Military spouses are recognized each year for their hard work and dedication to the armed forces, which is why Military Spouse Appreciation Day was created.
Military Spouse Appreciation Day began on May 23, 1984, after President Ronald Reagan made a proclamation to recognize the hard work done by military spouses every day. Typically held on the Friday before Mother’s Day, the eventful day is celebrated throughout the United States and on military installations worldwide.
“Being a spouse isn’t always easy,” said Nichole Marks, chairwoman of volunteers aboard Marine Corps Logistics Base Barstow and wife of Sgt. Jacey Marks. “He handles a lot of things at work and I do my part at home to take care of the kids while also working at the base thrift store,” she said.
Military spouses have been known for their strength through deployments with the help of friends and special programs offered aboard all military installations.
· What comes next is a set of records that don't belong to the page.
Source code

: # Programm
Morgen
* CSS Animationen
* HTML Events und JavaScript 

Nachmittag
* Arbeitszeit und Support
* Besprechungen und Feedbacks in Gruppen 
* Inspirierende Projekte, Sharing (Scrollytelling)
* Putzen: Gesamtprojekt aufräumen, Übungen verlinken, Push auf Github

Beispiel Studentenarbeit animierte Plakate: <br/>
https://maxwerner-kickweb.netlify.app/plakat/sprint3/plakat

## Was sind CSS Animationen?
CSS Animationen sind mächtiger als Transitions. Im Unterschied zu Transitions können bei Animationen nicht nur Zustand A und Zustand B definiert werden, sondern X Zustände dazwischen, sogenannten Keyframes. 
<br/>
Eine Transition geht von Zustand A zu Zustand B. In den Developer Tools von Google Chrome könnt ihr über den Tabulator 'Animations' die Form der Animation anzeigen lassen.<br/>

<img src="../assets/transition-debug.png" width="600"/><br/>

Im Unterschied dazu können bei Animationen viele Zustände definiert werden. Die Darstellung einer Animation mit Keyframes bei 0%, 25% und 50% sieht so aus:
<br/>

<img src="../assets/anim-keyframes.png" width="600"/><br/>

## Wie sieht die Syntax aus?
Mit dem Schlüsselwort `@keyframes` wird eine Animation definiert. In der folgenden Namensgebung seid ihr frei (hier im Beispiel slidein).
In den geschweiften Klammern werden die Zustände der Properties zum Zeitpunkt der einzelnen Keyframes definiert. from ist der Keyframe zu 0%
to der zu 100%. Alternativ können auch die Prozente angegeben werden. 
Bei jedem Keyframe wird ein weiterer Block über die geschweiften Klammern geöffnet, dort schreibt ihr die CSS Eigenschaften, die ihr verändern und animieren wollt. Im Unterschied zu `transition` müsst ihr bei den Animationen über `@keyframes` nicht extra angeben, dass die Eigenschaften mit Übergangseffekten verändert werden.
While their significant other is overseas protecting our freedom, spouses keep things stable and running smoothly on the home front.
“My husband has been in for a total of 17 years and I find such pride in what he does for us,” said Melanie Morales, a Marine Corps family team building administrative assistant. Her husband is a sergeant first class now with the National Guard at Fort Irwin. “Not everyone is cut out for the job they do, but being a part of it is important.”
Morales has been through two major deployments with her husband, the first being to Bosnia for seven months. During this time, the family was stationed in Baumholder, Germany. The second deployment was to Afghanistan for 14 months. Having various means of communication made the distance and time apart from each other a little easier.
“Technology has definitely changed since his first deployment,” said Morales. “We used to only have a few phone calls and letters, but since then we were able to Skype and have phone calls more frequently. I felt better being able to hear him more often.” Some spouses don’t particularly enjoy the moving aspect of being in the military, but Morales said she enjoys it and knows it’s not for everyone.
“Spouses do a lot for the service members,” said Sgt. Marks. “I know that while I’m gone on deployments, I can trust that everything will be fine back home. I know that my kids are being taken care of and that my wife is handling everything in the best way possible.”
One of the challenges military spouses sometimes face, is being kept apprised of military events and news, but not for his wife, explained Marks.
“She keeps me informed on a lot of stuff that’s going on around the base,” said Marks. “If I’m busy all day at work, I know that she’ll still keep me updated on what I need to know. I’m sure not a lot of the Marines actually realize what spouses do for them as a whole. My wife keeps me grounded, helps with my uniforms, keeps my hair looking good, and cooks while I’m out.”
After 28 years of Military Spouse Appreciation Day, military spouses have become involved in many support groups; one very popular group is Operation Homefront. Operation Homefront has many events throughout the country’s military installations that focus on the needs of military families with a deployed loved one. Another accomplished group of military spouses and parents is the Blue Star Mothers of America group. This group supports troops overseas by sending care packages and other needed supplies.
“I’ve gone on four deployments,” said Marks. “One of the main things that got me through is receiving letters and phone calls. It makes you realize it’s the little stuff that helps you get through everything. I know she’s taking care of the family back home; she’s strong.”